Required actions
(1) From the text below, translate this sentence into Spanish: "The budget proposal now awaits a decision by Governor LePage."
(2) Rewrite the stretch of the text below from "Legislature Deals With" through "and advance bonds.", replacing "liquor" with "alcohol".

-------- Text passage --------

Legislature Deals With Biennial Budget and Hospital Debt Repayment
LD 1555, “An Act To Strengthen Maine's Hospitals and To Provide for a
New Spirits Contract,” passed both the Maine House and Senate
unanimously under the hammer, moving the state closer to repaying the
debt owed to hospitals. The measure will pay Maine’s hospitals,
restructure the state’s liquor operations and sales, and advance bonds.
The biennial budget proposal for 2014/2015 was also considered by the
House and Senate, with a 102-43 vote in favor of enactment in the House
and a 25-10 vote in favor of enactment in the Senate. The budget
proposal now awaits a decision by Governor LePage. The full budget
document is available HERE.
Community Preservation Grants available; deadline July 1
Each year, Historic New England provides Community Preservation Grants
of $1,000 each to a small to mid-sized heritage organization in each of
the six New England states. These grants support projects that raise
the visibility of historic preservation and present diverse stories of
life in our region. Past projects have included the renovation of a
historic theater in New Hampshire, preservation of hand-colored
photographs in Rhode Island, and the purchase of archival shelving to
preserve family papers in Vermont.
Historic New England seeks to support projects that complement our
goal of telling diverse stories of New England life. Award recipients
will be announced in August 2013.
The application is simple. Apply online before Monday, July 1.
Learn more about the Community Preservation Grants program, and see a list of previous recipients HERE.

-------- Records provided --------

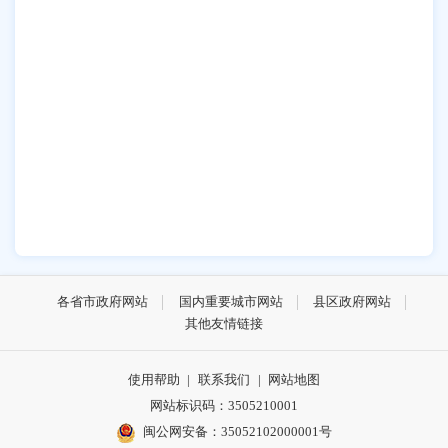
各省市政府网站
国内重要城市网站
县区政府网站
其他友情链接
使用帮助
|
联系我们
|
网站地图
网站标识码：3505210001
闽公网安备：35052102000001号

--------
-------- Records provided --------

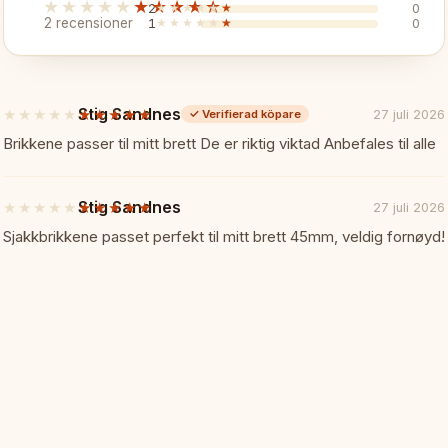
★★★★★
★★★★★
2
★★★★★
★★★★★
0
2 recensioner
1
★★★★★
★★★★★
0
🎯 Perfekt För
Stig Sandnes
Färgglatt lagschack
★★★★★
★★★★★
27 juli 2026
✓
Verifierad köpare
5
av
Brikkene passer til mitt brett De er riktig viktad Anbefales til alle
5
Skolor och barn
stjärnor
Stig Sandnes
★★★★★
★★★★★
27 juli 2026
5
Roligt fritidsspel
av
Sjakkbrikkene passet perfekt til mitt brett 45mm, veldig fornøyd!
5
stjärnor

--------

Solutions to the tasks
(1) La propuesta de presupuesto ahora espera una decisión del gobernador LePage.

(2)
Legislature Deals With Biennial Budget and Hospital Debt Repayment
LD 1555, “An Act To Strengthen Maine's Hospitals and To Provide for a
New Spirits Contract,” passed both the Maine House and Senate
unanimously under the hammer, moving the state closer to repaying the
debt owed to hospitals. The measure will pay Maine’s hospitals,
restructure the state’s alcohol operations and sales, and advance bonds.